A LESTE DE BUCARESTE – A fost sau n-a fost?
Opinião
Logo após a queda do Muro de Berlim em novembro de 1989 (relatada no ótimo filme Adeus, Lênin!), o efeito dominó atingiu os países do leste europeu, derrubando definitivamente a cortina de ferro da ex-União Soviética. Na Romênia não foi diferente. Em Bucareste, o ex-ditador Ceausescu é deposto em 22 de dezembro daquele ano – um reflexo do conflito iniciado entre manifestantes e polícia em uma cidade vizinha.
Diante dos acontecimentos que mudaram o mapa da Europa, uma pequena cidade a leste de Bucareste se pergunta, depois de 16 anos, se realmente participou dessa mudança e fez uma revolução. Essa é a sugestão de um apresentador de televisão em seu programa. O filme gira em torno dessa questão e trata, com um humor sutil, tristeza e desilusão, o significado real dessa mudança para o povo e no povo em si.
A dita melancolia é transmitida pelo panorama da tal cidade, sem graça e mal cuidada; por seus habitantes (pelo menos a amostra coletada pelo diretor, vencedor do prêmio de Cannes aos novatos, o Camera D’Or), apáticos, que vivem uma crise existencial e familiar, fazem pinta de trapaceiros, como quem precisa tirar vantagem da situação por pura falta de opção. Na indiferença diante de qualquer mudança positiva que a tal revolução possa ter trazido, um grupo de estudantes chega ao cúmulo de sugerir a revolução francesa como tema de um trabalho – nem a revolução no próprio país exalta os ânimos, nem sequer é lembrada.
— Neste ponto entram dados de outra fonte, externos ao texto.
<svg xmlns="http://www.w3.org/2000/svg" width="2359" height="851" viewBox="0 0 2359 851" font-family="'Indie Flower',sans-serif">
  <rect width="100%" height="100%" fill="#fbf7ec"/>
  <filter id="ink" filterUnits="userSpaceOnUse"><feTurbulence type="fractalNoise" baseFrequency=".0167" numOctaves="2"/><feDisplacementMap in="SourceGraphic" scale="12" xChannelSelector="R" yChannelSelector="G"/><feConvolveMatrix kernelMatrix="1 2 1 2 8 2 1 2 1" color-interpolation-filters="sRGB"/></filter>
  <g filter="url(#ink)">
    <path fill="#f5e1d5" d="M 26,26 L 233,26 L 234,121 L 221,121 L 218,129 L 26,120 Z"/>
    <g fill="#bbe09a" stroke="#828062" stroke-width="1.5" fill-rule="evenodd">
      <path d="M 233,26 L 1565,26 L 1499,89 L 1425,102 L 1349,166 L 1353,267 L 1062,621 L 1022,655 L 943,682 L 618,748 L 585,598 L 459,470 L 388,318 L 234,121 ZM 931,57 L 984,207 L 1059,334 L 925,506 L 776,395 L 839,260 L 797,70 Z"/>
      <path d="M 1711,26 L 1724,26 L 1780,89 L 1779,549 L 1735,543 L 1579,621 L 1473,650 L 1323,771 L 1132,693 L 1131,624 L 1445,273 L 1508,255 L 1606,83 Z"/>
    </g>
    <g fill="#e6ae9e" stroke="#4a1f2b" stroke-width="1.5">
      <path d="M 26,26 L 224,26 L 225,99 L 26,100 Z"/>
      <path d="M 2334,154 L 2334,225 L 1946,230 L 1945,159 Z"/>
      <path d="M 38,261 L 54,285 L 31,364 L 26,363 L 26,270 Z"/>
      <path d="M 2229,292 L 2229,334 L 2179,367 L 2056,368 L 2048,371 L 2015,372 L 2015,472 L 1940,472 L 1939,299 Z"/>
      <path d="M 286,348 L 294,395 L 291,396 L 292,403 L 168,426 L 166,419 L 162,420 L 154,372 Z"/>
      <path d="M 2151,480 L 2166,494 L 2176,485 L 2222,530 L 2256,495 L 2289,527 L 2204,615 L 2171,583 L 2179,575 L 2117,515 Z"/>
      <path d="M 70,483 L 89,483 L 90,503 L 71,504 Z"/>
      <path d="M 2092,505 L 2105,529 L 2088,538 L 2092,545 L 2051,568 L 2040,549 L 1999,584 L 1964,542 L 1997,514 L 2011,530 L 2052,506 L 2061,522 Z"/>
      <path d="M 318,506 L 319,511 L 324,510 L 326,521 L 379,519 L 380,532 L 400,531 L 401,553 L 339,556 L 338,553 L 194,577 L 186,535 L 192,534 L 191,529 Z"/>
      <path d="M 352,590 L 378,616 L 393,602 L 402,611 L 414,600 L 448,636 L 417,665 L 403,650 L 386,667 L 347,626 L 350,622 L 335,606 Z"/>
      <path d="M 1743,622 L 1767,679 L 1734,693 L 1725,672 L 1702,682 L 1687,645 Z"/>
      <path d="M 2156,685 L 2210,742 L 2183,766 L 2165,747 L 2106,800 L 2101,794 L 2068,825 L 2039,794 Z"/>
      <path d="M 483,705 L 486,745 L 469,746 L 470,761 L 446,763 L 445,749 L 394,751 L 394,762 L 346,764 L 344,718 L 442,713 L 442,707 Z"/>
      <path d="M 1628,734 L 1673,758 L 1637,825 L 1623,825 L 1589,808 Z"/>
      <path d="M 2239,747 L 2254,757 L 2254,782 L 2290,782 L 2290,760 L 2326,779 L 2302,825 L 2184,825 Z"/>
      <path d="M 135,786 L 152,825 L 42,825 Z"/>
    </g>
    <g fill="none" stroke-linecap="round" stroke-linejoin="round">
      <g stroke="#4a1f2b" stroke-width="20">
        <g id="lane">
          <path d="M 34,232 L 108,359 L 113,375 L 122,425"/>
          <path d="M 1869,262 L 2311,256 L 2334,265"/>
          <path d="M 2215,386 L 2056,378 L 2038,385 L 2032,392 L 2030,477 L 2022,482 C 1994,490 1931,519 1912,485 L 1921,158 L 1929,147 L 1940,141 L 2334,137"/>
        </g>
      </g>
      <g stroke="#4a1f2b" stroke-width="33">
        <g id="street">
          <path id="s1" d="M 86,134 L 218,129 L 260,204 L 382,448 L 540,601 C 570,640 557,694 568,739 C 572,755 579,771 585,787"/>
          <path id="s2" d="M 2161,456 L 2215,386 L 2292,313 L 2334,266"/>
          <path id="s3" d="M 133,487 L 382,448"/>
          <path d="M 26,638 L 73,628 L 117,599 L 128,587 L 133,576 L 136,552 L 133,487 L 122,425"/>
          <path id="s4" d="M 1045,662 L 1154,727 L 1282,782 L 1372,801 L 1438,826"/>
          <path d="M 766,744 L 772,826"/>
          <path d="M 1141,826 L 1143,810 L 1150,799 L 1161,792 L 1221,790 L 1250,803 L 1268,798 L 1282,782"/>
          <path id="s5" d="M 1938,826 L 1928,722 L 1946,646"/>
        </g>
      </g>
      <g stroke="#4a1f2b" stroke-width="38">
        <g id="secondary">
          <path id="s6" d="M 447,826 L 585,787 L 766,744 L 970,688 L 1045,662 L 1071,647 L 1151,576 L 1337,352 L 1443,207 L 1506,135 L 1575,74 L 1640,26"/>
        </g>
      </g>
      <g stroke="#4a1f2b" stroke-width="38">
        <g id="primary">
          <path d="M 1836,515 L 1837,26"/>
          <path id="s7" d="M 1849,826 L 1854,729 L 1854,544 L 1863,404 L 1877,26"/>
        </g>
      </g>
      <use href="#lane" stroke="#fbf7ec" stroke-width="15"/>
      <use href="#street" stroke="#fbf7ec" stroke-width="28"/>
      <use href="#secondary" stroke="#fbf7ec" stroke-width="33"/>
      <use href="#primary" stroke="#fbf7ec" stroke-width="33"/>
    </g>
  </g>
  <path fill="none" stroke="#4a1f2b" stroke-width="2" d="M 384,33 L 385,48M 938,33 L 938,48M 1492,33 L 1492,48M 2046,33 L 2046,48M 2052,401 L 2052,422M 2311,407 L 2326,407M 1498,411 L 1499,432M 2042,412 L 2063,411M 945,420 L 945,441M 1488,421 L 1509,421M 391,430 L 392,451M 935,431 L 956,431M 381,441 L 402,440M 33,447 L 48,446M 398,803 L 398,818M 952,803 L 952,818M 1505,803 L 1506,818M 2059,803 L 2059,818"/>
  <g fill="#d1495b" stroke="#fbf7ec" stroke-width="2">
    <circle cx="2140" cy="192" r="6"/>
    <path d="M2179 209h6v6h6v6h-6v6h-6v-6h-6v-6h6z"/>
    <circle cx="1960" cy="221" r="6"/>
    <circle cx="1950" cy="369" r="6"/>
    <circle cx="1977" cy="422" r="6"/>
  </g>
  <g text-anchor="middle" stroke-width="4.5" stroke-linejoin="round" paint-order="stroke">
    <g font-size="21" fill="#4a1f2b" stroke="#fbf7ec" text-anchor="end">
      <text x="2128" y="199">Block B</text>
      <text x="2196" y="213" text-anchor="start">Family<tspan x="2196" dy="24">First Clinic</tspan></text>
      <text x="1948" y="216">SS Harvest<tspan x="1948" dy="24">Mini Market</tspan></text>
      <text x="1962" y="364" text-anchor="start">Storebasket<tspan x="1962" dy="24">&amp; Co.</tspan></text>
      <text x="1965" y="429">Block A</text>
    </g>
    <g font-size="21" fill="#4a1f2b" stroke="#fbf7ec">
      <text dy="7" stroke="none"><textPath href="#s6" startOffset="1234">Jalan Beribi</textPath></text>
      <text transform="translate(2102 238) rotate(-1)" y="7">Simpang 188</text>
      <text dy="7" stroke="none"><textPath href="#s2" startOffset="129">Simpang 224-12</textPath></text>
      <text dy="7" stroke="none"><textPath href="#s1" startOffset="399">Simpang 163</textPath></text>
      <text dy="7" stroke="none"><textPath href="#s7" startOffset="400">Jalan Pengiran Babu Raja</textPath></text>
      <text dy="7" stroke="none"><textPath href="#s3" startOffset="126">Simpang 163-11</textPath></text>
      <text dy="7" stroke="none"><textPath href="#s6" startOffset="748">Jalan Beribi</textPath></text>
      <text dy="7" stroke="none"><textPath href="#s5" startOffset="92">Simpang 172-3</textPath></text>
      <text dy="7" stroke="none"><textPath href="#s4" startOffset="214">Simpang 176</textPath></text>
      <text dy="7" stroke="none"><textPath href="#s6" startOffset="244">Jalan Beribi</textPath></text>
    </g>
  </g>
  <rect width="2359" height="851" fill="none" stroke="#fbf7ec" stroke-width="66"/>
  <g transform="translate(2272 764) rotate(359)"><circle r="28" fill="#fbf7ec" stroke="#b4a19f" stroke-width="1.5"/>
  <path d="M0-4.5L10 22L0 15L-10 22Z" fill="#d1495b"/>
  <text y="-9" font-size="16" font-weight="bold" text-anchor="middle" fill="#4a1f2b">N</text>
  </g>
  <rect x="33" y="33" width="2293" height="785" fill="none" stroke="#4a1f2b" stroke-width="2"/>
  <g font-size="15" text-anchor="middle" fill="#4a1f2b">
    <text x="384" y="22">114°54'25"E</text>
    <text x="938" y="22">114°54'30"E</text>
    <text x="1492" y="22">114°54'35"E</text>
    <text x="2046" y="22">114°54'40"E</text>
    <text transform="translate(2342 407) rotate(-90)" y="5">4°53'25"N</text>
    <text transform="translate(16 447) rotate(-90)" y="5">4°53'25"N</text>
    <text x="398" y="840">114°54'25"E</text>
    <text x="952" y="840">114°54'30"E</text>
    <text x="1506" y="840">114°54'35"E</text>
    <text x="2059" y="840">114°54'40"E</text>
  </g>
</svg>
Pensando um pouco nos recentes filmes romenos (vejam também Casamento Silencioso), a semelhança entre eles é no mínimo curiosa. Ambos lançam mão da ironia e do humor sutil – que precisam ser percebidos nas entrelinhas – para tratar do grande estrago que o comunismo fez na alma do povo. As cicatrizes são tão visíveis que fiquei com a impressão de serem puros saudosistas – por ser o passado seu mais valioso patrimônio. Impressão de que só as novas gerações serão capazes de viver o presente olhando para o futuro; de que quem viveu a realidade do país fechado, reprimido, estatizado, carente de tudo não sabe valorizar o indivíduo, muito menos a si próprio. É uma crise de identidade e de maturidade, típicos de quem não aprendeu a andar com as próprias pernas. Se replicarmos essa visão aos tantos outros países na mesma situação, tem uma parte da Europa em sérios apuros.